[Available records start]
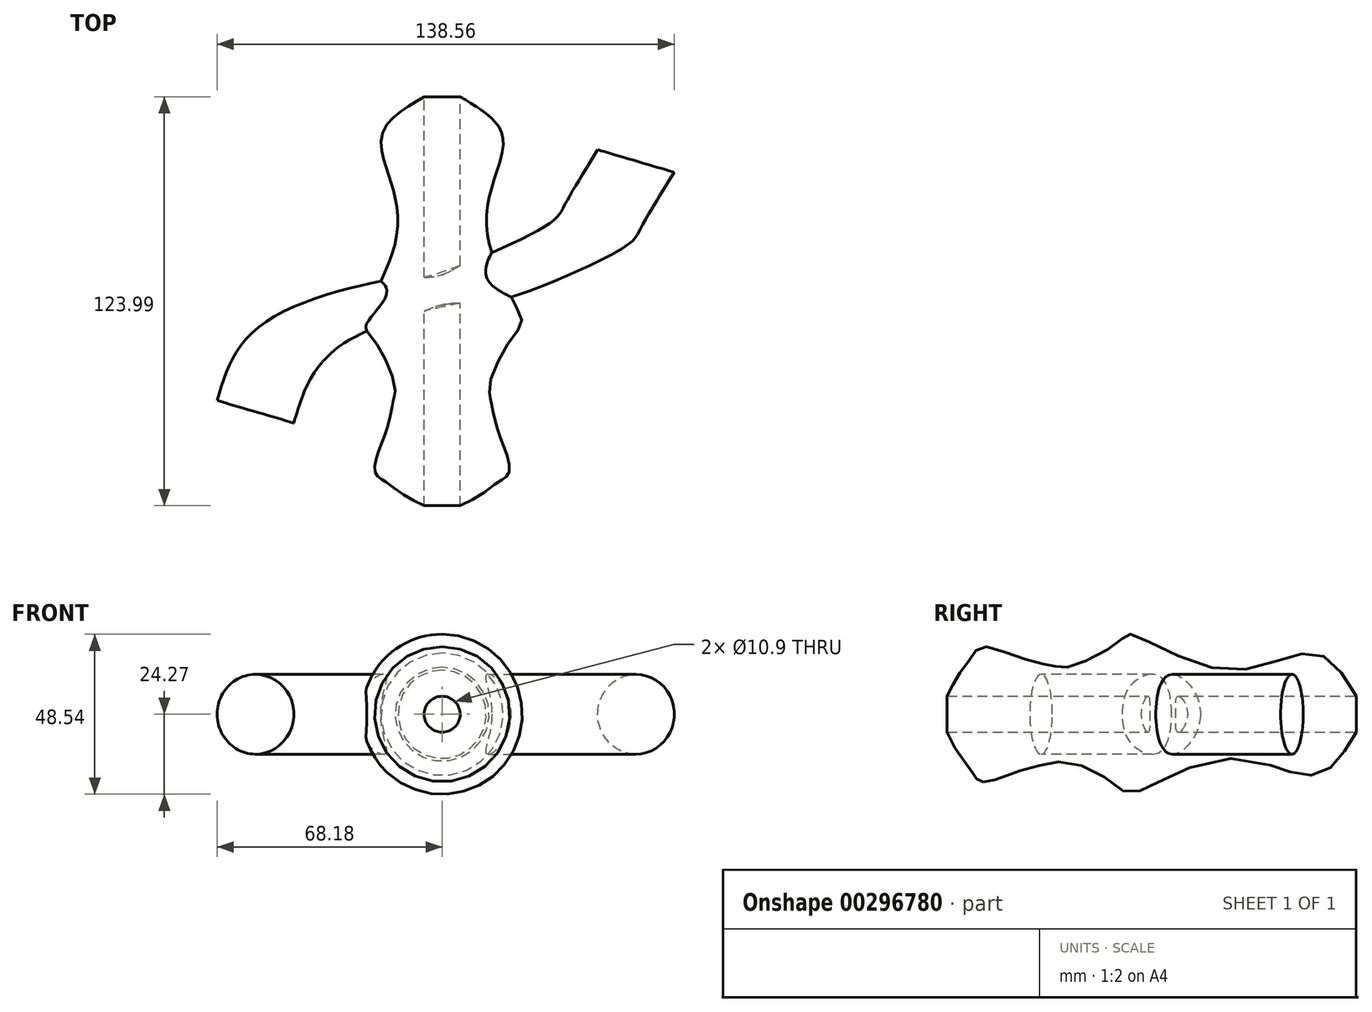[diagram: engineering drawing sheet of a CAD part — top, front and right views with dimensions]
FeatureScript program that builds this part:
annotation { "Feature Type Name" : "Feature", "Feature Type Description" : "" }
export const myFeature = defineFeature(function(context is Context, id is Id, definition is map)
    precondition{}
    {
        {
            var Q0;
            Q0=qCreatedBy(makeId("Top.planeOp"),FACE);
            var sketch = newSketch(context, id + "F0", { "sketchPlane" : qUnion([Q0])});
            skFitSpline(sketch, "E0", {"points": [v(0, 61.3) * mm, v(18.14, 46.78) * mm, v(13.4, 19.06) * mm, v(24.25, -10.5) * mm, v(22.34, -13.56) * mm, v(14.51, -28.64) * mm, v(14.7, -33.8) * mm, v(16.8, -42.96) * mm, v(20.43, -55.57) * mm, v(17.38, -58.62) * mm, v(11.27, -63.02) * mm, v(5.73, -65.88) * mm, v(0, -69.7) * mm], "startDerivative": vector(159.65, -108.9) * mm, "endDerivative": vector(-88.79, -64.5) * mm});
            skLineSegment(sketch, "E1", {"start": v(0, 61.3) * mm, "end": v(0, -69.7) * mm});
            skSolve(sketch);
        }
        {
            var Q0;
            Q0 = qSketchRegion(id + "F0", true);
            var Q1;
            Q1=sQuery(id+"F0.wireOp",EDGE,"E1");
            revolve(context, id + "F1", {"entities" : qUnion([Q0]), "axis" : qUnion([Q1]), "revolveType" : RevolveType.FULL});
        }
        {
            var Q0;
            Q0=qCreatedBy(makeId("Front.planeOp"),FACE);
            var sketch = newSketch(context, id + "F2", { "sketchPlane" : qUnion([Q0])});
            skCircle(sketch, "E2", {"center": v(0, 0) * mm, "radius": 5.45 * mm});
            skSolve(sketch);
        }
        {
            var Q0;
            Q0 = qSketchRegion(id + "F2", true);
            extrude(context, id + "F3", {"entities" : qUnion([Q0]), "operationType" : NewBodyOperationType.REMOVE, "endBound" : BoundingType.THROUGH_ALL, "depth" : 25.4 * mm, "hasSecondDirection" : true, "secondDirectionBound" : SecondDirectionBoundingType.THROUGH_ALL, "secondDirectionOppositeDirection" : true, "secondDirectionDepth" : 25.4 * mm});
        }
        {
            var Q0;
            Q0=qCreatedBy(makeId("Top.planeOp"),FACE);
            var sketch = newSketch(context, id + "F4", { "sketchPlane" : qUnion([Q0])});
            skFitSpline(sketch, "E3", {"points": [v(-56.7, -37.53) * mm, v(-41.1, -13.08) * mm, v(3.3, 0) * mm, v(6.75, 0) * mm, v(43.2, 15.57) * mm, v(48.75, 22.02) * mm, v(58.65, 38.52) * mm], "startDerivative": vector(40.43, 137.26) * mm, "endDerivative": vector(74.4, 119.37) * mm});
            skSolve(sketch);
        }
        {
            var Q0;
            Q0=sQuery(id+"F4.wireOp",VERTEX,"E3.0.internal");
            var Q1;
            Q1=sQuery(id+"F4.wireOp",EDGE,"E3");
            cPlane(context, id + "F5", {"entities" : qUnion([Q0, Q1]), "cplaneType" : CPlaneType.CURVE_POINT, "offset" : 25.4 * mm, "width" : 152.4 * mm, "height" : 152.4 * mm});
        }
        {
            var Q0;
            Q0=qCreatedBy(id+"F5.planeOp",FACE);
            var sketch = newSketch(context, id + "F6", { "sketchPlane" : qUnion([Q0])});
            skCircle(sketch, "E4", {"center": v(43.65, 0) * mm, "radius": 12.1 * mm});
            skSolve(sketch);
        }
        {
            var Q0;
            Q0=makeQuery(id+"F6.imprint","IMPRINT",FACE,{"disambiguationData":[TD([[makeQuery(id+"F6.imprint","IMPRINT",EDGE,{"derivedFrom":sQuery(id+"F6.wireOp",EDGE,"E4")}),1.0]])]});
            var Q1;
            Q1=sQuery(id+"F4.wireOp",EDGE,"E3");
            sweep(context, id + "F7", {"operationType" : NewBodyOperationType.ADD, "profiles" : qUnion([Q0]), "path" : qUnion([Q1]), "keepProfileOrientation" : true});
        }
    });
[Available records end]
* [Required task] Reproduce the rows from the very start through the line containing "[v(0, 61.3) *", including that line. Leave the pictures out of your answer.

* [Exercise solution]
[diagram: engineering drawing sheet of a CAD part — top, front and right views with dimensions]
FeatureScript program that builds this part:
annotation { "Feature Type Name" : "Feature", "Feature Type Description" : "" }
export const myFeature = defineFeature(function(context is Context, id is Id, definition is map)
    precondition{}
    {
        {
            var Q0;
            Q0=qCreatedBy(makeId("Top.planeOp"),FACE);
            var sketch = newSketch(context, id + "F0", { "sketchPlane" : qUnion([Q0])});
            skFitSpline(sketch, "E0", {"points": [v(0, 61.3) * mm, v(18.14, 46.78) * mm, v(13.4, 19.06) * mm, v(24.25, -10.5) * mm, v(22.34, -13.56) * mm, v(14.51, -28.64) * mm, v(14.7, -33.8) * mm, v(16.8, -42.96) * mm, v(20.43, -55.57) * mm, v(17.38, -58.62) * mm, v(11.27, -63.02) * mm, v(5.73, -65.88) * mm, v(0, -69.7) * mm], "startDerivative": vector(159.65, -108.9) * mm, "endDerivative": vector(-88.79, -64.5) * mm});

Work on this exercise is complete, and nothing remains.